**WHAT YOU NEED TO DO:**
1 > In the passage on the Developmental Relationships Framework, from whose perspective is the framework expressed?
2 > Extend the passage on the Developmental Relationships Framework beyond its final sentence.

**PASSAGE TO READ:**
=======
The summary of the elements and actions in the Developmental Relationships Framework skims the surface of how relationships work in young people’s lives. Keep these ideas in mind as you begin to internalize the framework:

1. Relationships are two-way experiences and commitments.

Because each person contributes to and receives from relationships, these actions can be both experienced and initiated by each person. (For the purpose of clarity, the framework is expressed from the perspective of a young person.) Of course, the two-way relationship is not always balanced or equal. Adults have particular responsibilities for cultivating relationships with young people. At the same time, it is powerful for young people to recognize that they have opportunities and responsibilities for developing strong relationships with trustworthy peers and adults.


2.  Each element and action may be expressed and experienced in different ways.

The framework seeks to articulate broad areas of relationships and relational practices that may be expressed in many different ways based on individual, community, cultural, and other differences.  For example, we know that one might “express care” or “share power” differently in relationships with young people, depending on the culture, type of relationship (e.g., parent vs.friend vs. teacher), age and personality of the young person, community context and circumstances, and many other factors.  The framework gives a starting point for exploring how we might be more intentional in reflecting on and strengthening relationships without assuming that all relationships can or should be the same.

3. Relationships are not all that matters.

We believe that relationships are vital resources in young people’s development. But we know they are part of a larger system or ecology of development.  At a minimum, we can think of the relationships in young people’s lives as part of a three-part “system” for development (diagram), knowing that real life is more complex.  Each system includes both strengths and challenges. In a system, each part influences the other.  So, for example, strong relationships and building individual self-management skills can help to mitigate (not eliminate) the challenge of bias or discrimination a young person may experience. On the other hand, reducing institutional racism, bias, or toxic stress in a community, school, or other setting can make it easier to form strong relationships and for young people to focus on developing the skills, attitudes, and other strengths they need to thrive.
=======
[Dataset entries]
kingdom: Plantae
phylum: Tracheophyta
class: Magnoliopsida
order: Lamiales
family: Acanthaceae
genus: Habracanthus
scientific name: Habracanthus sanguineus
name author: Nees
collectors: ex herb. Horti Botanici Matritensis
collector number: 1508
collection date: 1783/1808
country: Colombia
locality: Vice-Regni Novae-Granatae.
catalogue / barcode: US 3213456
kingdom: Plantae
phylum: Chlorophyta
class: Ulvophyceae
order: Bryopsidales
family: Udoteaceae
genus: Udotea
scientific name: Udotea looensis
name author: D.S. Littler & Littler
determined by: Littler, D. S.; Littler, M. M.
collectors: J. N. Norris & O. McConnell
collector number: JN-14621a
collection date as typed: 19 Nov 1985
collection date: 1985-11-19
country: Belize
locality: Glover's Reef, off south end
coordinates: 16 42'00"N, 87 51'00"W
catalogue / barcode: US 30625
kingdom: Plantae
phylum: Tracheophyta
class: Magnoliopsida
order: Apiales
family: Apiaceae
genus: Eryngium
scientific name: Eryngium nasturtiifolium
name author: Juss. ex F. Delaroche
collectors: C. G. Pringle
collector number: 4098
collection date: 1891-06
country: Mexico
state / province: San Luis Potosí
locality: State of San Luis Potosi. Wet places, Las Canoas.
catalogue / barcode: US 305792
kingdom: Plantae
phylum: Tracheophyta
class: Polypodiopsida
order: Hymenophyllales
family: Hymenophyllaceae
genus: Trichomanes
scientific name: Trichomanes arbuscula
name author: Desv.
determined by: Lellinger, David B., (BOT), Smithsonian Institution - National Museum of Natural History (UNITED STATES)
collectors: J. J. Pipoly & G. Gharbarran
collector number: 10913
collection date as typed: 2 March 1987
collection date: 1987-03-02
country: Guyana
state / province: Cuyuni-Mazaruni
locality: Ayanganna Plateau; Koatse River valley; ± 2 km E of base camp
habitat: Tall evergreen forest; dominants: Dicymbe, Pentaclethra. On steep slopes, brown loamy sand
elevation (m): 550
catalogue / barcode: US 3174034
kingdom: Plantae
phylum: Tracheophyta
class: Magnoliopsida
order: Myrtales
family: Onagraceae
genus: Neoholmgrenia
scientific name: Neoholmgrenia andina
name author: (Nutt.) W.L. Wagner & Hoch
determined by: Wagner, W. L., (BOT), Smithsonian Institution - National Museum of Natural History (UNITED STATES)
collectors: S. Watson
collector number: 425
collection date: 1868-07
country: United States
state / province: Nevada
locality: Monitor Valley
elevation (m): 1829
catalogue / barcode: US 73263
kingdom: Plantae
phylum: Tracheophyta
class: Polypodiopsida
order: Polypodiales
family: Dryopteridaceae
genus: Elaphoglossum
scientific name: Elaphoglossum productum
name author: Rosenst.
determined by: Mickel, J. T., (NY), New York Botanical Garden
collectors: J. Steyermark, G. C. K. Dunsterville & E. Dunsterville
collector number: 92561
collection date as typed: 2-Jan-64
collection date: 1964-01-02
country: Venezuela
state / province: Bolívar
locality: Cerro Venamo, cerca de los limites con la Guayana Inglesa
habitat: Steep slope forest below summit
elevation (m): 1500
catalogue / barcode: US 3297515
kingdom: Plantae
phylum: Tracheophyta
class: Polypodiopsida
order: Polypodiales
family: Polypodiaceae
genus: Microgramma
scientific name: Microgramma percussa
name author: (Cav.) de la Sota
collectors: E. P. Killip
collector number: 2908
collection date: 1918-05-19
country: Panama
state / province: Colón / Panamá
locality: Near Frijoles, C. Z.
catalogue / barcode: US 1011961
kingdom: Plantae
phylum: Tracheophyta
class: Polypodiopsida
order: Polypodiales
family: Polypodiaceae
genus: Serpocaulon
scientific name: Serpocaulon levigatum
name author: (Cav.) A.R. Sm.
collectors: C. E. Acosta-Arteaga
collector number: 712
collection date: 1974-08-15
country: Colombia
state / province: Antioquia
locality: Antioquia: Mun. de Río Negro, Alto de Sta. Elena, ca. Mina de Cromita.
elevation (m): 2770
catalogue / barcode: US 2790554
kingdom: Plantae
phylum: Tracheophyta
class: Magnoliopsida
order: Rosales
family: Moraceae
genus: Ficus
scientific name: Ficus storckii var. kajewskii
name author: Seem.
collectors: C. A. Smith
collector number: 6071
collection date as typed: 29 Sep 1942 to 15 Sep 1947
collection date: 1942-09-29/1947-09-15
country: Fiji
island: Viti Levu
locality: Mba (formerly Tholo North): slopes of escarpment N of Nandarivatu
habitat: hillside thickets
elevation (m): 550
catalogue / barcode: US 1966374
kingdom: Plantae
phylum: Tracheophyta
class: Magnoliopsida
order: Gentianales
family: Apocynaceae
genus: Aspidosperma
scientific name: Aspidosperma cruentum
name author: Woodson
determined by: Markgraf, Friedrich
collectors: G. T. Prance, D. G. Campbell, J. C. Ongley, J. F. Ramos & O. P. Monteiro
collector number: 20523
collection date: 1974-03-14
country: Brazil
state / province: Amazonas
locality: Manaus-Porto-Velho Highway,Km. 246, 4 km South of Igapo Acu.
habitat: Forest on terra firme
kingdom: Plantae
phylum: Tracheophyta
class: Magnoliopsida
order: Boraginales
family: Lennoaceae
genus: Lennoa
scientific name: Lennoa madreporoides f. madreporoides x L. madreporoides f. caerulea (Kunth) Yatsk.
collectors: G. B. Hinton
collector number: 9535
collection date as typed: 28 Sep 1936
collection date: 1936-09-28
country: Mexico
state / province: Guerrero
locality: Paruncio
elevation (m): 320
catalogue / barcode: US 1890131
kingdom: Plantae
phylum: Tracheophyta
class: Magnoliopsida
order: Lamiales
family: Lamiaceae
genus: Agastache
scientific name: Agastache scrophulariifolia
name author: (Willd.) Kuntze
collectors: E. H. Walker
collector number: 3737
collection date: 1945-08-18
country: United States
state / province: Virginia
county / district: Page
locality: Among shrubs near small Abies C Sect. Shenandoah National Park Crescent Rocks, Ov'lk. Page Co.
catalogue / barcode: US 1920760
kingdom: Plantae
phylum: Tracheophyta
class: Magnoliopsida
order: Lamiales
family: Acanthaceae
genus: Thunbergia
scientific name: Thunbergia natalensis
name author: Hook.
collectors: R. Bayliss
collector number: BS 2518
=======
**OUTPUTS IN ORDER:**
1 > The framework is expressed from the perspective of a young person.

2 >
4. The Developmental Relationships Framework builds on Search Institute’s work on Developmental Assets.

Search Institute’s signature framework of Developmental Assets—along with a plethora of other research in the field—is a key building block for Search Institute’s newer work on developmental relationships.  In addition, the developmental relationships offer a concrete, focused tool for putting into practice a core asset-building message: Assets are built primarily through relationships. Learn more about the bridges between Developmental Assets and developmental relationships.

5. The framework will continue to improve.

The five elements and 20 actions we have identified in the Developmental Relationships Framework do not capture everything that’s important in relationships. Nor do they fully reflect the rich diversity of practical wisdom and scientific findings available regarding relationships in young people’s lives. We welcome feedback on where we have missed the mark as well as opportunities to learn with others about how the framework might be aligned or misaligned in different cultures, contexts, or types of relationships.